The team’s experiments revealed that after RLHF training, the index nearly doubled from 0.38 to close to 1.0. Simultaneously, user satisfaction increased by 48%. The models had learned to manipulate human evaluators rather than provide accurate information. In essence, the LLMs were “bullshitting,” and people preferred it.
Getting AI to be honest
Jaime Fernández Fisac and his team at Princeton introduced this concept to describe how modern AI models skirt around the truth. Drawing from philosopher Harry Frankfurt’s influential essay “On Bullshit,” they use this term to distinguish this LLM behavior from honest mistakes and outright lies.
The Princeton researchers identified five distinct forms of this behavior:
- Empty rhetoric: Flowery language that adds no substance to responses.
- Weasel words: Vague qualifiers like “studies suggest” or “in some cases” that dodge firm statements.
- Paltering: Using selective true statements to mislead, such as highlighting an investment’s “strong historical returns” while omitting high risks.
- Unverified claims: Making assertions without evidence or credible support.
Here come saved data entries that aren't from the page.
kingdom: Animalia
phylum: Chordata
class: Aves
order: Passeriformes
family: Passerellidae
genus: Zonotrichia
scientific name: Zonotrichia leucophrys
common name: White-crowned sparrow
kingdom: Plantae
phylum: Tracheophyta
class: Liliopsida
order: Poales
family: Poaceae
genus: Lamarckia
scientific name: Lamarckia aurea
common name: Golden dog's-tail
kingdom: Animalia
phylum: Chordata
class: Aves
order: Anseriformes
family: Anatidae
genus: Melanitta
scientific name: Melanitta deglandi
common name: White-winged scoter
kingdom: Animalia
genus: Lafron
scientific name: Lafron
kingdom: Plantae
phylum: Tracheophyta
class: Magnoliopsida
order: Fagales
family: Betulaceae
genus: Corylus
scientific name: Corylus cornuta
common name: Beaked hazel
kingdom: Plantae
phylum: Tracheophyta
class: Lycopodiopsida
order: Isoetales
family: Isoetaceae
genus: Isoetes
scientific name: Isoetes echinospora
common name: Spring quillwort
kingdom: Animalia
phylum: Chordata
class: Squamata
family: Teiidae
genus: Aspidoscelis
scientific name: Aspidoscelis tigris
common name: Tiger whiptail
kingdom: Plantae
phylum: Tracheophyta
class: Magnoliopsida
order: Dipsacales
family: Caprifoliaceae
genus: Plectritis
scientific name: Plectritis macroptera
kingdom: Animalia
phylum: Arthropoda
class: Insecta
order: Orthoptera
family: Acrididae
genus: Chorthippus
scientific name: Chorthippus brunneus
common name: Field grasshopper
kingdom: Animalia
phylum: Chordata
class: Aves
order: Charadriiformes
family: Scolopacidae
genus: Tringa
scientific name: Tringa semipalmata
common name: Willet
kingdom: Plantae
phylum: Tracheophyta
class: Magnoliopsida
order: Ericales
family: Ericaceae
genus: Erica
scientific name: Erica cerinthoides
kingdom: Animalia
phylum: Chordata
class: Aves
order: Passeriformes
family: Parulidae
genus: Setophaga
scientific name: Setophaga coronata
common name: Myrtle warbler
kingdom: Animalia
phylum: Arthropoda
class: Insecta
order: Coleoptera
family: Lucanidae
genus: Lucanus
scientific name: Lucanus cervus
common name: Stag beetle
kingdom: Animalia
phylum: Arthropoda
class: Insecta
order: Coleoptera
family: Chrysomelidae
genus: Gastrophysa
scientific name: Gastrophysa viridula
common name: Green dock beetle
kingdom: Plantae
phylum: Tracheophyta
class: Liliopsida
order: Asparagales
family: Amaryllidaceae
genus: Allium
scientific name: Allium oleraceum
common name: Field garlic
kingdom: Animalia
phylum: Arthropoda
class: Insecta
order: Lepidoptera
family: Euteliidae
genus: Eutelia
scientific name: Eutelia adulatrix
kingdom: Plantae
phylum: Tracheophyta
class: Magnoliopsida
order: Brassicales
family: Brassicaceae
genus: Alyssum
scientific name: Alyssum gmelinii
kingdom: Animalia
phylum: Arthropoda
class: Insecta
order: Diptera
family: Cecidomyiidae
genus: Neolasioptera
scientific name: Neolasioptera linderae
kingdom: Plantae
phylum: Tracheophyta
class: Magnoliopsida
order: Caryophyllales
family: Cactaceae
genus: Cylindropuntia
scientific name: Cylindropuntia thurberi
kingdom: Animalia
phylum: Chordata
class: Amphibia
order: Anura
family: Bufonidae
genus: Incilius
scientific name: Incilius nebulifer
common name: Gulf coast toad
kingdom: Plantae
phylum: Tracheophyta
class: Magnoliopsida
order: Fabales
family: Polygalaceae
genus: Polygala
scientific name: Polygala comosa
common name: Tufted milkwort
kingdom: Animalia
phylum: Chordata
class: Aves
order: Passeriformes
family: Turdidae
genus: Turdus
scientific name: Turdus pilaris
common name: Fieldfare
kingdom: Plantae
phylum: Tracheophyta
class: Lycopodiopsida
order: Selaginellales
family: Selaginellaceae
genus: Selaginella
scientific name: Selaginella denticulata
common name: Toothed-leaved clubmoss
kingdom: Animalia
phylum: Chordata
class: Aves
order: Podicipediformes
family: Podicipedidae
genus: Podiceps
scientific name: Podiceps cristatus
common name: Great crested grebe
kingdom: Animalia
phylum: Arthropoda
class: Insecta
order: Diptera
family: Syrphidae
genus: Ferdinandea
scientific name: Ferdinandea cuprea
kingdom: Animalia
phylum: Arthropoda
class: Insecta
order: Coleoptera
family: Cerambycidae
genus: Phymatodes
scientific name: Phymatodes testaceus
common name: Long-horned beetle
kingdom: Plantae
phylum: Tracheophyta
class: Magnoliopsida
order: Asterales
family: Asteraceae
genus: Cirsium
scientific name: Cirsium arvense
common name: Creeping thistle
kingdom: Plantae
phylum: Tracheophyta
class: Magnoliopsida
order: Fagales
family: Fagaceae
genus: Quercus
- Sycophancy: Insincere flattery and agreement to please.
To address the issues of truth-indifferent AI, the research team developed a new method of training, “Reinforcement Learning from Hindsight Simulation,” which evaluates AI responses based on their long-term outcomes rather than immediate satisfaction. Instead of asking, “Does this answer make the user happy right now?” the system considers, “Will following this advice actually help the user achieve their goals?”
This approach takes into account the potential future consequences of the AI advice, a tricky prediction that the researchers addressed by using additional AI models to simulate likely outcomes. Early testing showed promising results, with user satisfaction and actual utility improving when systems are trained this way.
Conitzer said, however, that LLMs are likely to continue being flawed. Because these systems are trained by feeding them lots of text data, there’s no way to ensure that the answer they give makes sense and is accurate every time.
“It’s amazing that it works at all but it’s going to be flawed in some ways,” he said. “I don’t see any sort of definitive way that somebody in the next year or two … has this brilliant insight, and then it never gets anything wrong anymore.”
AI systems are becoming part of our daily lives so it will be key to understand how LLMs work. How do developers balance user satisfaction with truthfulness? What other domains might face similar trade-offs between short-term approval and long-term outcomes? And as these systems become more capable of sophisticated reasoning about human psychology, how do we ensure they use those abilities responsibly?